(Collected data)
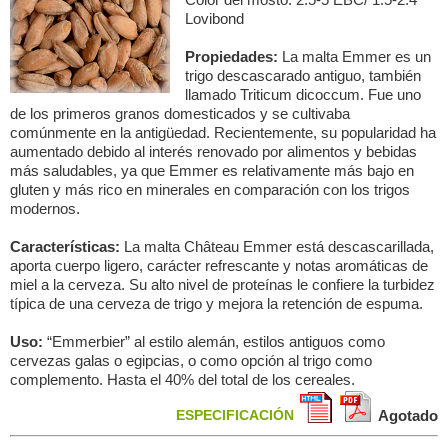
Lovibond
Propiedades:
La malta Emmer es un
trigo descascarado antiguo, también
llamado Triticum dicoccum. Fue uno
de los primeros granos domesticados y se cultivaba
comúnmente en la antigüedad. Recientemente, su popularidad ha
aumentado debido al interés renovado por alimentos y bebidas
más saludables, ya que Emmer es relativamente más bajo en
gluten y más rico en minerales en comparación con los trigos
modernos.
Características:
La malta Château Emmer está descascarillada,
aporta cuerpo ligero, carácter refrescante y notas aromáticas de
miel a la cerveza. Su alto nivel de proteínas le confiere la turbidez
típica de una cerveza de trigo y mejora la retención de espuma.
Uso:
“Emmerbier” al estilo alemán, estilos antiguos como
cervezas galas o egipcias, o como opción al trigo como
complemento. Hasta el 40% del total de los cereales.
ESPECIFICACIÓN
Agotado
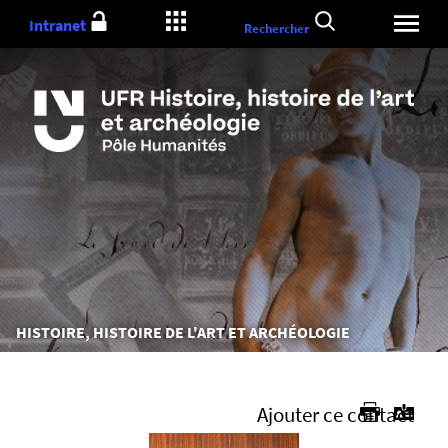
Aller
Intranet
Rechercher
au
contenu
Vous
HISTOIRE, HISTOIRE DE L'ART ET ARCHÉOLOGIE
êtes
ici :
Ajouter ce contact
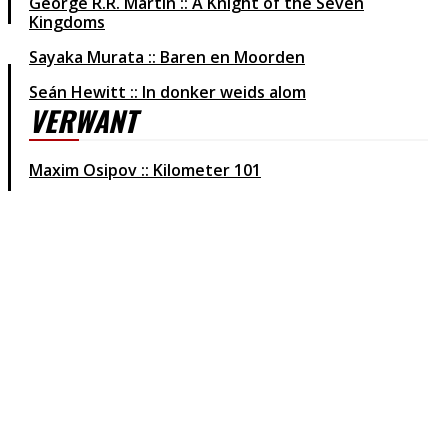
George R.R. Martin :: A Knight of the Seven
Kingdoms
Sayaka Murata :: Baren en Moorden
Seán Hewitt :: In donker weids alom
VERWANT
Maxim Osipov :: Kilometer 101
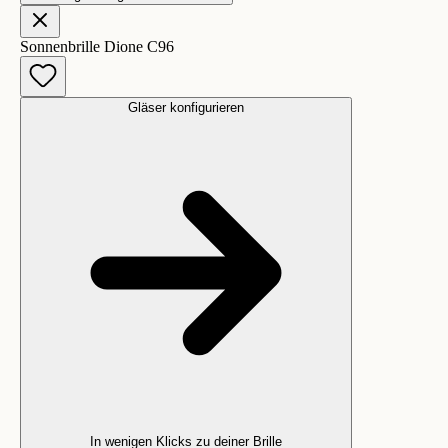
Sonnenbrille Dione C96
Gläser konfigurieren
In wenigen Klicks zu deiner Brille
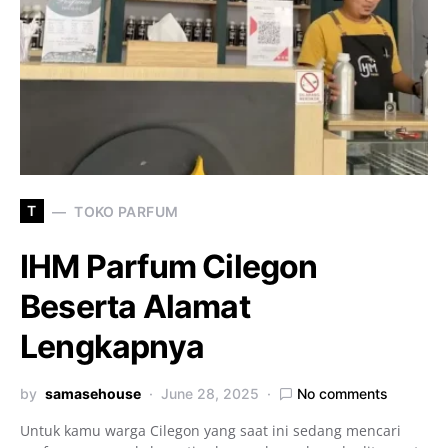
T
TOKO PARFUM
IHM Parfum Cilegon
Beserta Alamat
Lengkapnya
by
samasehouse
June 28, 2025
No comments
Untuk kamu warga Cilegon yang saat ini sedang mencari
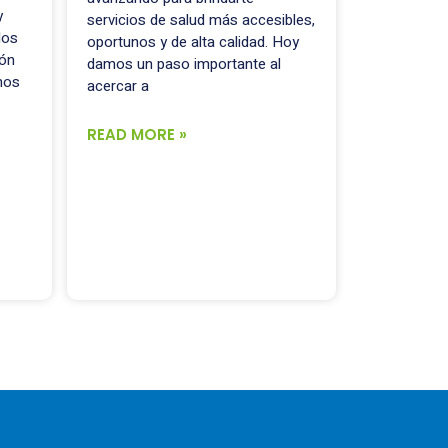
y
servicios de salud más accesibles,
los
oportunos y de alta calidad. Hoy
cón
damos un paso importante al
mos
acercar a
READ MORE »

Task prompt
Skip the pictures, then write out every entry exactly.

Exercise response
Lovibond
Propiedades:
La malta Emmer es un
trigo descascarado antiguo, también
llamado Triticum dicoccum. Fue uno
de los primeros granos domesticados y se cultivaba
comúnmente en la antigüedad. Recientemente, su popularidad ha
aumentado debido al interés renovado por alimentos y bebidas
más saludables, ya que Emmer es relativamente más bajo en
gluten y más rico en minerales en comparación con los trigos
modernos.
Características:
La malta Château Emmer está descascarillada,
aporta cuerpo ligero, carácter refrescante y notas aromáticas de
miel a la cerveza. Su alto nivel de proteínas le confiere la turbidez
típica de una cerveza de trigo y mejora la retención de espuma.
Uso:
“Emmerbier” al estilo alemán, estilos antiguos como
cervezas galas o egipcias, o como opción al trigo como
complemento. Hasta el 40% del total de los cereales.
ESPECIFICACIÓN
Agotado
Aller
Intranet
Rechercher
au
contenu
Vous
HISTOIRE, HISTOIRE DE L'ART ET ARCHÉOLOGIE
êtes
ici :
Ajouter ce contact
George R.R. Martin :: A Knight of the Seven
Kingdoms
Sayaka Murata :: Baren en Moorden
Seán Hewitt :: In donker weids alom
VERWANT
Maxim Osipov :: Kilometer 101
Sonnenbrille Dione C96
Gläser konfigurieren
In wenigen Klicks zu deiner Brille
T
TOKO PARFUM
IHM Parfum Cilegon
Beserta Alamat
Lengkapnya
by
samasehouse
June 28, 2025
No comments
Untuk kamu warga Cilegon yang saat ini sedang mencari
y
servicios de salud más accesibles,
los
oportunos y de alta calidad. Hoy
cón
damos un paso importante al
mos
acercar a
READ MORE »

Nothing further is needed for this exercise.